%%

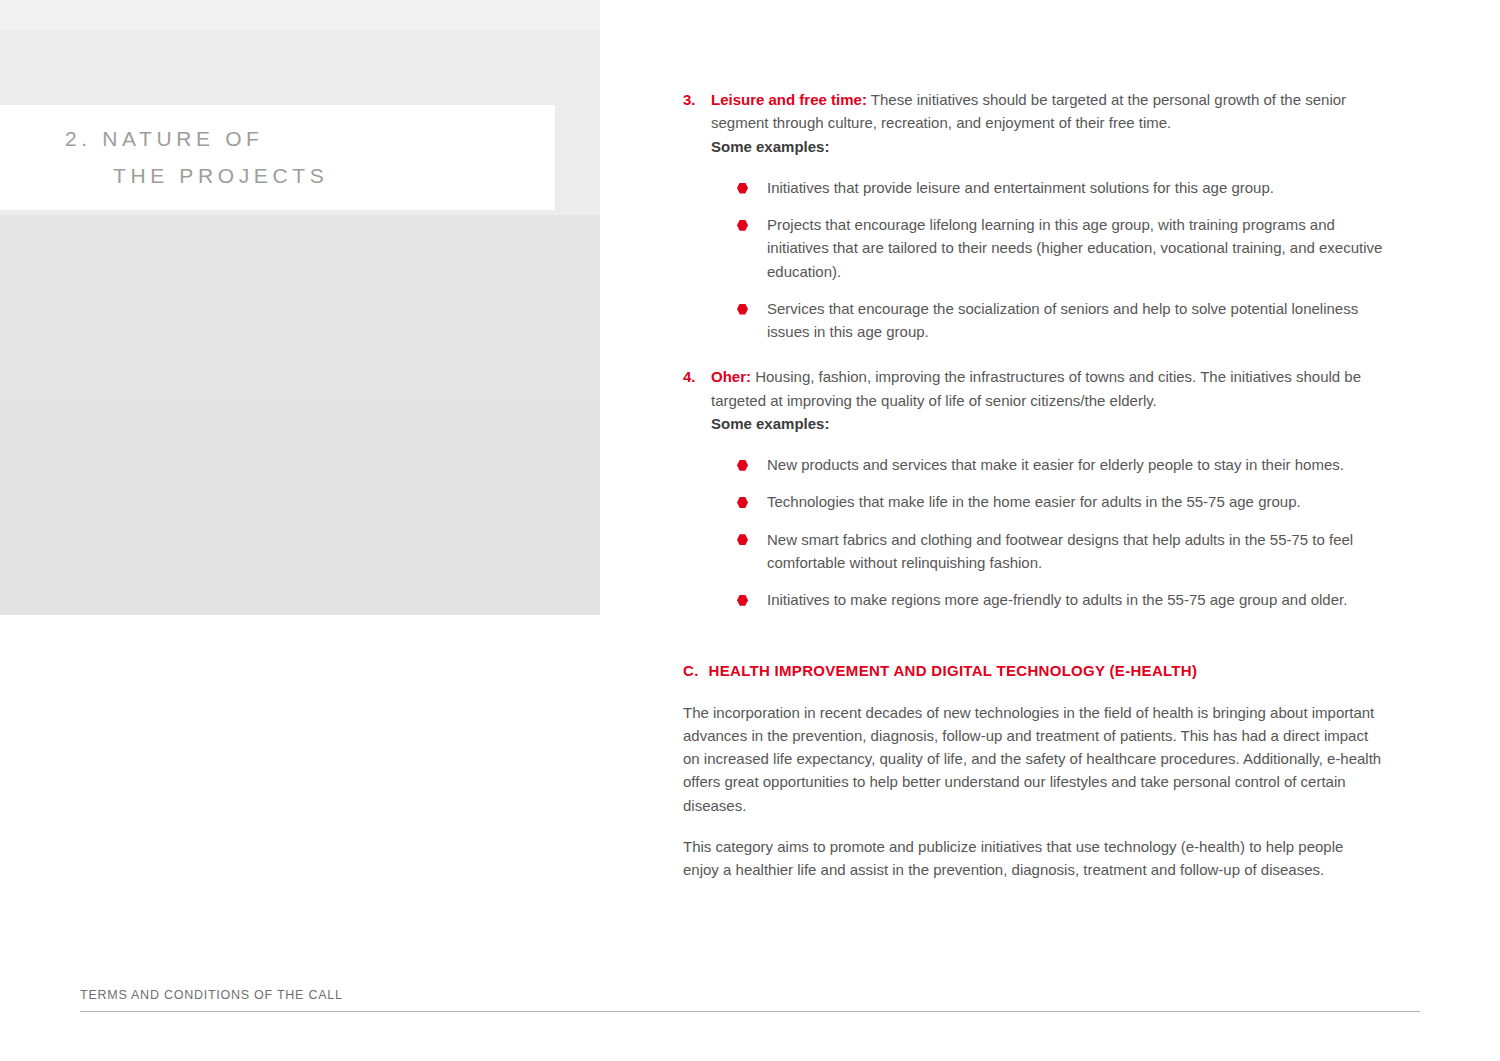2. Nature ofthe Projects
3. Leisure and free time: These initiatives should be targeted at the personal growth of the senior segment through culture, recreation, and enjoyment of their free time.
Some examples:
Initiatives that provide leisure and entertainment solutions for this age group.
Projects that encourage lifelong learning in this age group, with training programs and initiatives that are tailored to their needs (higher education, vocational training, and executive education).
Services that encourage the socialization of seniors and help to solve potential loneliness issues in this age group.
4. Oher: Housing, fashion, improving the infrastructures of towns and cities. The initiatives should be targeted at improving the quality of life of senior citizens/the elderly.
Some examples:
New products and services that make it easier for elderly people to stay in their homes.
Technologies that make life in the home easier for adults in the 55-75 age group.
New smart fabrics and clothing and footwear designs that help adults in the 55-75 to feel comfortable without relinquishing fashion.
Initiatives to make regions more age-friendly to adults in the 55-75 age group and older.
C. Health improvement and digital technology (e-health)
The incorporation in recent decades of new technologies in the field of health is bringing about important advances in the prevention, diagnosis, follow-up and treatment of patients. This has had a direct impact on increased life expectancy, quality of life, and the safety of healthcare procedures. Additionally, e-health offers great opportunities to help better understand our lifestyles and take personal control of certain diseases.
This category aims to promote and publicize initiatives that use technology (e-health) to help people enjoy a healthier life and assist in the prevention, diagnosis, treatment and follow-up of diseases.
Terms and conditions of the call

%%

Work to be completed: I would like the material above returned exactly as it stands, without its pictures.

Solved exercise:
2. Nature ofthe Projects
3. Leisure and free time: These initiatives should be targeted at the personal growth of the senior segment through culture, recreation, and enjoyment of their free time.
Some examples:
Initiatives that provide leisure and entertainment solutions for this age group.
Projects that encourage lifelong learning in this age group, with training programs and initiatives that are tailored to their needs (higher education, vocational training, and executive education).
Services that encourage the socialization of seniors and help to solve potential loneliness issues in this age group.
4. Oher: Housing, fashion, improving the infrastructures of towns and cities. The initiatives should be targeted at improving the quality of life of senior citizens/the elderly.
Some examples:
New products and services that make it easier for elderly people to stay in their homes.
Technologies that make life in the home easier for adults in the 55-75 age group.
New smart fabrics and clothing and footwear designs that help adults in the 55-75 to feel comfortable without relinquishing fashion.
Initiatives to make regions more age-friendly to adults in the 55-75 age group and older.
C. Health improvement and digital technology (e-health)
The incorporation in recent decades of new technologies in the field of health is bringing about important advances in the prevention, diagnosis, follow-up and treatment of patients. This has had a direct impact on increased life expectancy, quality of life, and the safety of healthcare procedures. Additionally, e-health offers great opportunities to help better understand our lifestyles and take personal control of certain diseases.
This category aims to promote and publicize initiatives that use technology (e-health) to help people enjoy a healthier life and assist in the prevention, diagnosis, treatment and follow-up of diseases.
Terms and conditions of the call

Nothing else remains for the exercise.